Eben Kirksey takes us on a groundbreaking journey to meet the key scientists, lobbyists, and entrepreneurs who are bringing cutting-edge genetic engineering tools like CRISPR—created by Nobel Prize-winning biochemists Jennifer Doudna and Emmanuelle Charpentier—to your local clinic. He also ventures beyond the scientific echo chamber, talking to disabled scholars, doctors, hackers, chronically-ill patients, and activists who have alternative visions of a genetically modified future for humanity.

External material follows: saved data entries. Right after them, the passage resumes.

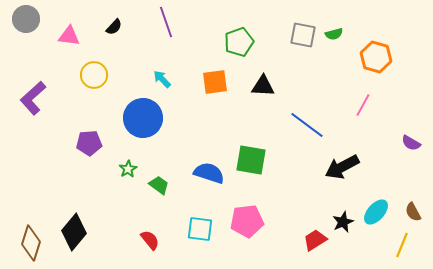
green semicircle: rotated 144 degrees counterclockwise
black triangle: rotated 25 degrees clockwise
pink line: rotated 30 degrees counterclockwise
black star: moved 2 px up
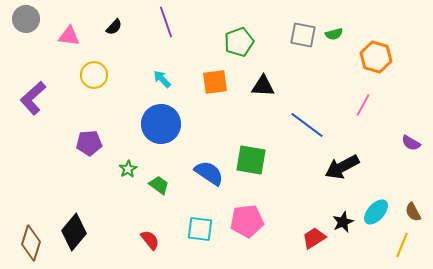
blue circle: moved 18 px right, 6 px down
blue semicircle: rotated 16 degrees clockwise
red trapezoid: moved 1 px left, 2 px up
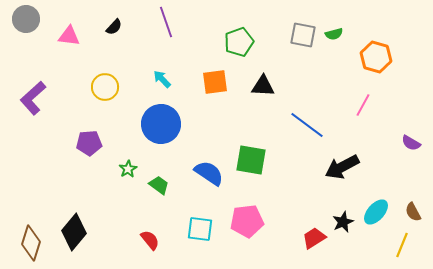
yellow circle: moved 11 px right, 12 px down
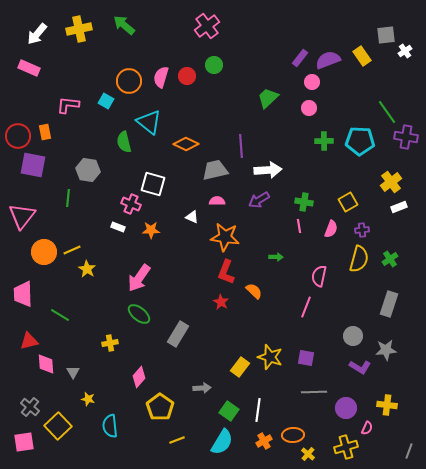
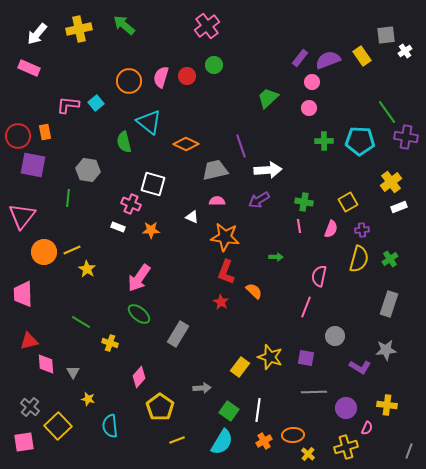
cyan square at (106, 101): moved 10 px left, 2 px down; rotated 21 degrees clockwise
purple line at (241, 146): rotated 15 degrees counterclockwise
green line at (60, 315): moved 21 px right, 7 px down
gray circle at (353, 336): moved 18 px left
yellow cross at (110, 343): rotated 28 degrees clockwise
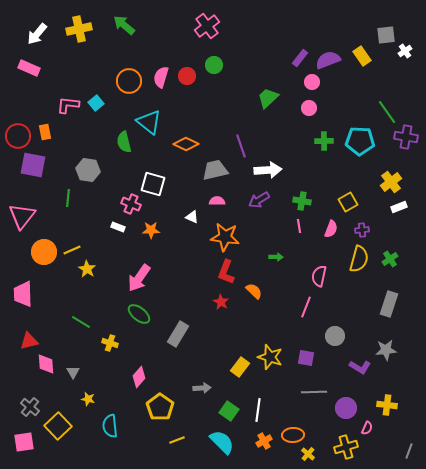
green cross at (304, 202): moved 2 px left, 1 px up
cyan semicircle at (222, 442): rotated 76 degrees counterclockwise
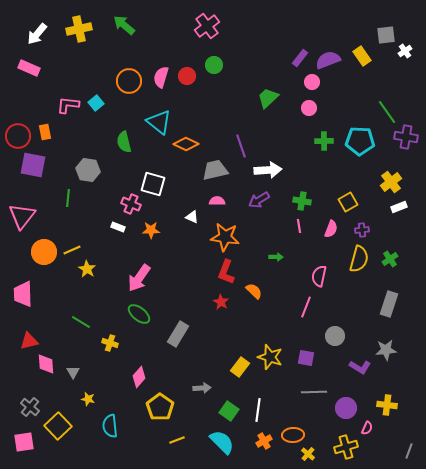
cyan triangle at (149, 122): moved 10 px right
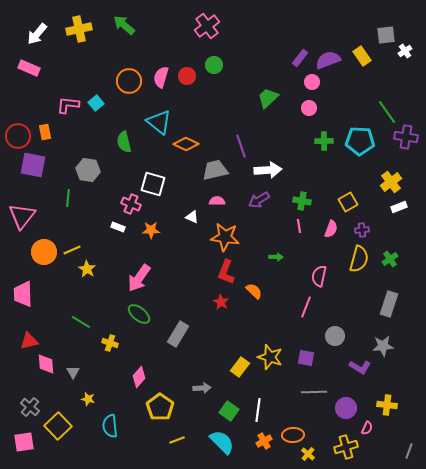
gray star at (386, 350): moved 3 px left, 4 px up
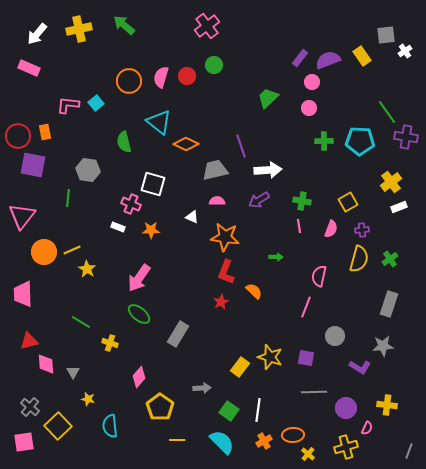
red star at (221, 302): rotated 14 degrees clockwise
yellow line at (177, 440): rotated 21 degrees clockwise
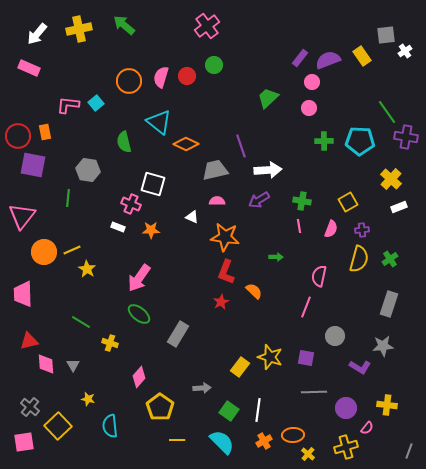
yellow cross at (391, 182): moved 3 px up; rotated 10 degrees counterclockwise
gray triangle at (73, 372): moved 7 px up
pink semicircle at (367, 428): rotated 16 degrees clockwise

The Mutant Project empowers us to ask the right questions, uncover the truth, and navigate this brave new world.
PUBLISHERS WEEKLY
Anthropology professor Kirksey (Emergent Ecologies) explores the social impact gene editing in this unfortunately lackluster treatise. He begins with controversial Chinese scientist Jiankui He, who, in 2018, used CRISPR technology to alter two human embryos' DNA, and then looks into the field's ethical questions. These include it being too expensive for more than a small global elite to access, and the prospect of genetic traits being eliminated from embryos for spurious as well as valid reasons. To illustrate these concerns, Kirksey introduces intriguing characters, including a DIYer who tried to cure himself of HIV and "disrupt the business model of big biotech companies" he sees as contributing to gene therapy's high costs, and an Indonesian artist who created a CRISPR-inspired art installation to investigate the uncertain "place for brown and Black babies" in a color-conscious world where fetus skin color could be changed at will. However, Kirksey's discussions of the affordability problem yield no convincing solutions, and he has a habit of repeatedly refers to one person or another as a "white guy," striking an odd note. Those looking for an in-depth analysis of the possibilities and dilemmas of gene editing will be disappointed.